Records for the exercise =>
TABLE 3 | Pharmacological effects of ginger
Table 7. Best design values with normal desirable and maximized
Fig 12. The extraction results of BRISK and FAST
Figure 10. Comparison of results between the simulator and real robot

---

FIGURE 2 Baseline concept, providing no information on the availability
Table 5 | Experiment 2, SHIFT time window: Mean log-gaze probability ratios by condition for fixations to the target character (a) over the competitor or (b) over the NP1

* * *

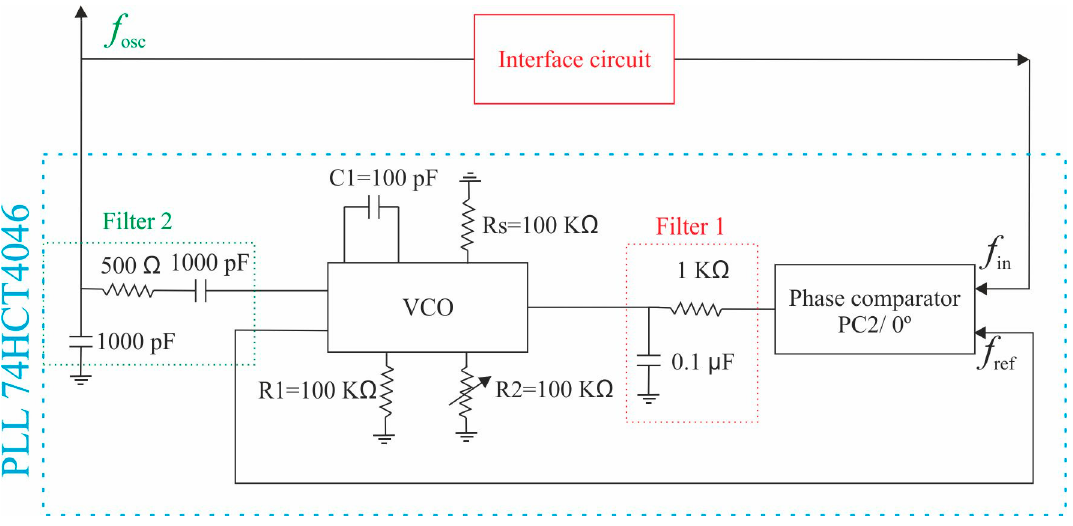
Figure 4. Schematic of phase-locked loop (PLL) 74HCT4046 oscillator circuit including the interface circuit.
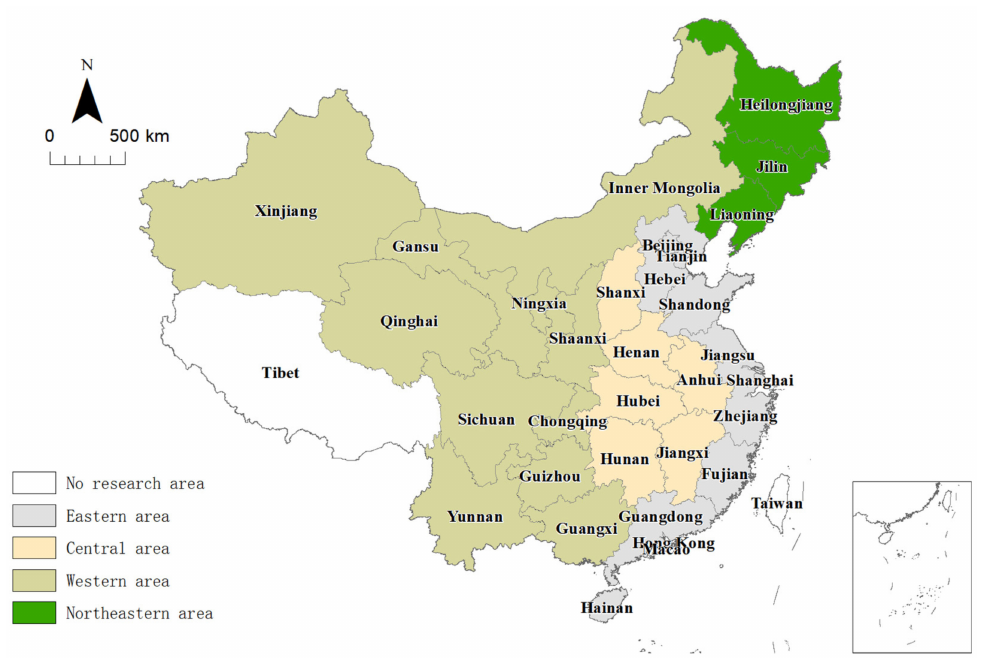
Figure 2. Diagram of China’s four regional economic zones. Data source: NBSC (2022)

Task to carry out =>
Show the lines of the records that include the string "results".

Task answer =>
Fig 12. The extraction results of BRISK and FAST
Figure 10. Comparison of results between the simulator and real robot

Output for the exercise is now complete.